Rogers negotiated with Simmons for the traditional gift of $20 for each year worked and the mattress set for those eligible for retirement. Simmons rebuffed him. But then, that was to be expected. Simmons - under Thomas H. Lee - had stopped the parties and picnics.
The USW has worked with legitimate private equity firms that bought struggling manufacturers, set them on a path to profitability, and moved on to the next money-making acquisition.
That is completely different from buying a company to function as nothing more than a leach, engorging on its assets until huge debts are amassed, then carelessly disengaging to snare a hapless new victim.
Anything Goes capitalism is something that must go.
The economic theories which insist that a free market is best for all are based on the expectation of mature leadership and reasoned thinking. There has been nothing like this on Wall Street in years.
These firms have pillaged the economy and are being rewarded for their behavior while we remain imprisoned by their greed.
Now, if you guys controlled the money system, well, you'd be spending it on things like making sure that people were employed, and had benefits and suchwhat.
But the bankers own, more or less, the money system and so they are spending on the thing that is most important to them.
And that is making more money.
All of the capitalists are busy competing for the very best way to make more money as quickly as possible because that is what bankers and capitalists do.
So, here's a clue, union guy.
You don't need to own the means of production - but no problem if you do.
You don't need to own the banking system - let the bankers get back to banking.
You need to own the money system.
And, we do.
http://www.youtube.com/watch?v=fGV-NCmHFE8
http://nationalstrike.wordpress.com/
Sadly, the unions are doing their part to hurt the American middle class. They are also fighting hard against health care reform since they get much of their power from the current system.
What are you talking about?????
Creative bookkeeping? Fraud?
they milk comopanies for all their worth, do not reinvest, strip them of their assets and flip whats left
killing industry and job after industry and job
these sorts of internal threats are much worse I am afraid than unfair trade
The first thing the private equity firm did was sell and lease back all of the property of the company. The private equity firm took the money, which was 4x what they paid for the company, and distributed it to themselves and other owners.
This left the company highly leveraged and cash poor. The company continues to struggle on with layoffs, no raises, etc. The private equity firm has already been paid back 4x on their original investment.
its all about short term gain, chopping, cutting downsizing outsorucing
no real investment, creating, innovating going on there
http://news.yahoo.com/s/ap/20091007/ap_on_bi_ge/as_meltdown_rising_china
my post is not directed at you per se but I shld've rather used "one" or "their" instead of "you"..

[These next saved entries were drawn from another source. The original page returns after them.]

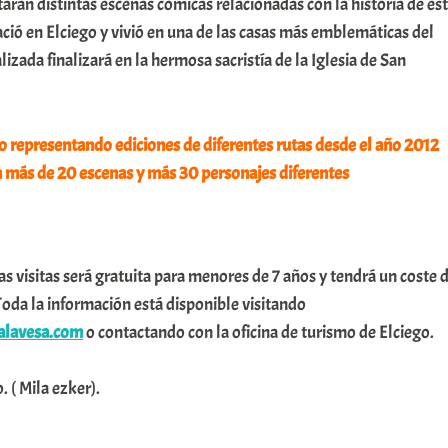
arán distintas escenas cómicas relacionadas con la historia de es
ació en Elciego y vivió en una de las casas más emblemáticas del
alizada finalizará en la hermosa sacristía de la Iglesia de San
o representando ediciones de diferentes rutas desde el año 2012
más de 20 escenas y más 30 personajes diferentes
as visitas será gratuita para menores de 7 años y tendrá un coste 
oda la información está disponible visitando
alavesa.com
o contactando con la oficina de turismo de Elciego.
 ( Mila ezker).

Corporations are amoral. They behave in the lowest common denominator allowed by law. And, their Directors and Executives are largely immune from responsibility and prosecution - the SEC and other enforcement agencies rarely actually go after the executives. Instead they fine the corporation, punishing the shareholders for the deeds of the executives and directors.
States compete for having corporations headquartered in their state to collect some taxes. The way they complete, states like Biden's tiny little Delaware which is famously easy on Corporations, is to formulate laws that make it easy for Directors to avoid responsibility. States have been on a race to the bottom of the list of those that help consumer (Average Americans).
Time for the Federal Government to control those companies that act in interstate commerce - any company with a website.